Carlo Celano
(1625-1693)
There are entire anthologies
dedicated to the travel writings of those who went on the
so-called “Grand Tour”,
educational travels undertaken by young men and women of
means from northern Europe to explore the ruins of ancient
Rome and Greece as well as the glories of the Italian
Middle Ages and Renaissance. Typically, the “tour” was
said to have started in the late 1600s and gone on until
mass travel of the late 19th century and especially the
20th century made the glorious past accessible even to
masses of —ugh!— kids in back-packs and un-gentlemen in
shorts. If you were English, you typically went to Paris,
Venice, Florence and Rome. (If you were me, you tried to
get into the abbey of Monte Cassino in shorts. I'm not
even Catholic, and I'm still saying "Hail Marys" for that
one.)
Naples was somewhat late in winding up on the itinerary of the Grand Tour. The late 1600s, in fact, would have been a terrible time to visit Naples: the Spanish Empire was crumbling (Naples was the largest city in that empire); the deadly plague of 1656 had cut the population in half and those who weren’t dead or dying were trying to get out of the city, not into it. (See Naples in the 1600s.) Naples didn’t start attracting Grand Tour attention until the early 1700s with the discovery of Pompeii, Paestum and Herculaneum. By the mid-to-late 1700s, the Goethes and William Hamiltons were swarming through Naples and the flood started; they all came and went nuts writing books—or chapters of books—about the city and the kingdom of Naples. (Perhaps it ended semi-officially with Mark Twain's grand anti-Grand Tour, The Innocents Abroad.)
Yet it was precisely in 1692 that Carlo Celano published the first authoritative guide to the city of Naples. As a young man in Naples, he studied law and theology and even wound up in prison for having been involved in Masaniello’s famous rebellion. He took religious vows in 1660 and was active at the Naples Cathedral. He was on good terms with archbishop Filomarino and was an intimate part of the artistic and cultural life of the city, frequenting the same circles as artists such as Luca Giordano. Celano was known to friends and visitors to the city as an eclectic and well-informed guide to city of Naples, full of stories and quite willing to share them.
After the bad earthquake of 1688, Celano’s expertise put him in charge of the reconstruction of the church of Santa Restituta (the smaller church within the Duomo, the Naples cathedral, itself); it was reopened in 1692. At the same time, he published his seminal guide to Naples, Delle Notizie del bello,dell’antico e curioso della città di Napoli [News of what is beautiful, ancient and curious in the city of Naples]. It became the guide to Naples by which all others are measured; some references to “Celano” are obligatory for anyone writing about the city —“Celano says this…Celano says that.” It remains an exhaustive and minutely detailed account of the arts, monuments and general culture of the city of the late 1600s.
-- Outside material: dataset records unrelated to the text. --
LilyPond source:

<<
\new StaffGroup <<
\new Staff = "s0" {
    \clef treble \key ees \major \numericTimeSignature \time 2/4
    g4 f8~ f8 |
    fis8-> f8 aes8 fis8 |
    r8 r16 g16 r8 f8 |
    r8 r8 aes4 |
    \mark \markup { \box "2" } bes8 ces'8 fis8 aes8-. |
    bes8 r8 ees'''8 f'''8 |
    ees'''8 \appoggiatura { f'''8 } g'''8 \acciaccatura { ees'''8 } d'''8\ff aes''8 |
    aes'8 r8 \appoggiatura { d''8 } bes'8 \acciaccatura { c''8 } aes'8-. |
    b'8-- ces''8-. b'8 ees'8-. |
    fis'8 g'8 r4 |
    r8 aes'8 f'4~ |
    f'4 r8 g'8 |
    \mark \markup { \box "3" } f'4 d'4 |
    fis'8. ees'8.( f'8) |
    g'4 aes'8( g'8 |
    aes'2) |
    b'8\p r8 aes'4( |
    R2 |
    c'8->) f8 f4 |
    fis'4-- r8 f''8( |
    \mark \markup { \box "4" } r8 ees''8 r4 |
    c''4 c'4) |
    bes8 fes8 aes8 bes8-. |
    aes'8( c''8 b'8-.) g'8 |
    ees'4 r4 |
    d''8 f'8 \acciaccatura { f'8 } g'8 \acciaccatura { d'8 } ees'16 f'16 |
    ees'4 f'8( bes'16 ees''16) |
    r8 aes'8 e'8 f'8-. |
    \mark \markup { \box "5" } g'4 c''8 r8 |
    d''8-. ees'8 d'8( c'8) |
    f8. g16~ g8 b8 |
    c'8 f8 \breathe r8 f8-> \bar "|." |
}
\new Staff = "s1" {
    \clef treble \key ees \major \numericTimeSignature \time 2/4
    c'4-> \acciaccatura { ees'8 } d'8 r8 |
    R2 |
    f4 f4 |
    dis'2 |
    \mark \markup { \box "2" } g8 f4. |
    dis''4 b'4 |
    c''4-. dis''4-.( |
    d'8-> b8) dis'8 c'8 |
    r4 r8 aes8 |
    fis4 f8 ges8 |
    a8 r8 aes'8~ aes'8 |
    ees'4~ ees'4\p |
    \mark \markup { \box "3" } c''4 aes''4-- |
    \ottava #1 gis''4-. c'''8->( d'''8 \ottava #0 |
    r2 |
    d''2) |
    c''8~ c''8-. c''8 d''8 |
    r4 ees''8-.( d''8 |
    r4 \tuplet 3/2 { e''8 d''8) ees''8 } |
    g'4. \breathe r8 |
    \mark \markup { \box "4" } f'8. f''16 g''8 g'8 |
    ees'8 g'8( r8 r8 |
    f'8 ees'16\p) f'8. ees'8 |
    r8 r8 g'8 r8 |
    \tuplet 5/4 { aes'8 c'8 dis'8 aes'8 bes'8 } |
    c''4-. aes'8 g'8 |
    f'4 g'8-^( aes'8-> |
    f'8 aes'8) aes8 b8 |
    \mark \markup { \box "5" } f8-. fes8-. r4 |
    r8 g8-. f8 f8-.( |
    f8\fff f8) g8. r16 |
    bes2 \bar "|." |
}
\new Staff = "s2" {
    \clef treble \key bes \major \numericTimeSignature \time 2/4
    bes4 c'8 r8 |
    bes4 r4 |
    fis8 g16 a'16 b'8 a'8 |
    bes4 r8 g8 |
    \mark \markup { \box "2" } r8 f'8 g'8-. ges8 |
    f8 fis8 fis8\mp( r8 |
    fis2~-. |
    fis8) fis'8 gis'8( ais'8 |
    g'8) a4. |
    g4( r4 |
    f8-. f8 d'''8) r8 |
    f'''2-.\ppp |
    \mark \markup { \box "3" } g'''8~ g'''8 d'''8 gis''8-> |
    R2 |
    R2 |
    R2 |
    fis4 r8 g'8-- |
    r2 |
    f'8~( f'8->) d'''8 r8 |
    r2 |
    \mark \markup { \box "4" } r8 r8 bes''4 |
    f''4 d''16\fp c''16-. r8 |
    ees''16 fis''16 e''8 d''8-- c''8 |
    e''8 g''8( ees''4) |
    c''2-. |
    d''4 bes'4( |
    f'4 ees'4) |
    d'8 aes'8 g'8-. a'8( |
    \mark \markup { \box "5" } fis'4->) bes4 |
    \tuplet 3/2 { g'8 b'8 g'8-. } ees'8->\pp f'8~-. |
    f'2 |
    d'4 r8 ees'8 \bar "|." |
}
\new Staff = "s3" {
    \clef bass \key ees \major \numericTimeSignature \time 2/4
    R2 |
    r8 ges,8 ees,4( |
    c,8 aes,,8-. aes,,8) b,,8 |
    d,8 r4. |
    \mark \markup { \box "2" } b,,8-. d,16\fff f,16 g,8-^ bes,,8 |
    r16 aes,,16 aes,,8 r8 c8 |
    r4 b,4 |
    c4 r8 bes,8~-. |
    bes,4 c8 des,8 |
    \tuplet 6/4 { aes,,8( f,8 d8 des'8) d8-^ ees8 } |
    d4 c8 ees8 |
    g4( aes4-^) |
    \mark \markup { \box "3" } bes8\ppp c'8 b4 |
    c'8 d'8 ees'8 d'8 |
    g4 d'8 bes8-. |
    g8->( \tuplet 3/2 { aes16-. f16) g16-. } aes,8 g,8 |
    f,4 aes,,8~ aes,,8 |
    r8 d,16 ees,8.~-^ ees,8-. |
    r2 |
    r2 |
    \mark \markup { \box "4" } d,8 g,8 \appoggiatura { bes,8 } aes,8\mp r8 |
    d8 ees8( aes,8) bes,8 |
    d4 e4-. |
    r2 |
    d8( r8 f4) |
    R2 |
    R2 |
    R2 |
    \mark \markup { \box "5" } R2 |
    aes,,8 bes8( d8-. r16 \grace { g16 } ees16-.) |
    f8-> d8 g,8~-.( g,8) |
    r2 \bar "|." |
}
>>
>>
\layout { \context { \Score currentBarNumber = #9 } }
There was a Neapolitan printing of Notizie in 1859 that was reprinted in five volumes by Mario Miliano (editor) from 1969 to 1978. There are a number of accounts of Celano’s life and reviews of Notizie; among the best known is one by Benedetto Croce: Un innamorato di Napoli: Carlo Celano, in Napoli nobilissima, (Naples, 1893, vol. II, no. 5, pp. 65-70). Croce praised the book to the skies and wrote that it was full of anecdotes and emotion and was a real book, not just a catalogue, and it had nothing in common with the standard, arid and cold guide books to Naples.
The guide was written specifically for “foreign gentlemen”, an obvious invitation to get in on the ground floor of what was about to become the Neapolitan contribution to the Grand Tour. It is interesting how even modern guides follow Celano’s plan of dividing the city in “itineraries”—walk 1/day 1; walk 2/day 2…etc. His guide was divided into 10 such itineraries, and they are fascinating to read simply in order to notice how much is still there and what is gone forever, and also for the lore and hidden insights into the origins of things: for example, there is an item about two children who were actually responsible for founding the church of Santa Maria dell’Aiuto. In 1635 they drew an image of the Holy Virgin on a sheet of paper and mounted it in the window of a building known as Palazzo Pappacoda and gathered donations until they had enough money to hire a real artist to do a rendition. By and by, the nucleus of a small chapel was founded until the church, itself, was opened at the time of the great plague in 1656. That sort of thing. That is the reason that Delle Notizie del bello, dell’antico e del curioso della città di Napoli was and remains a valuable source and why it is still a joy to read.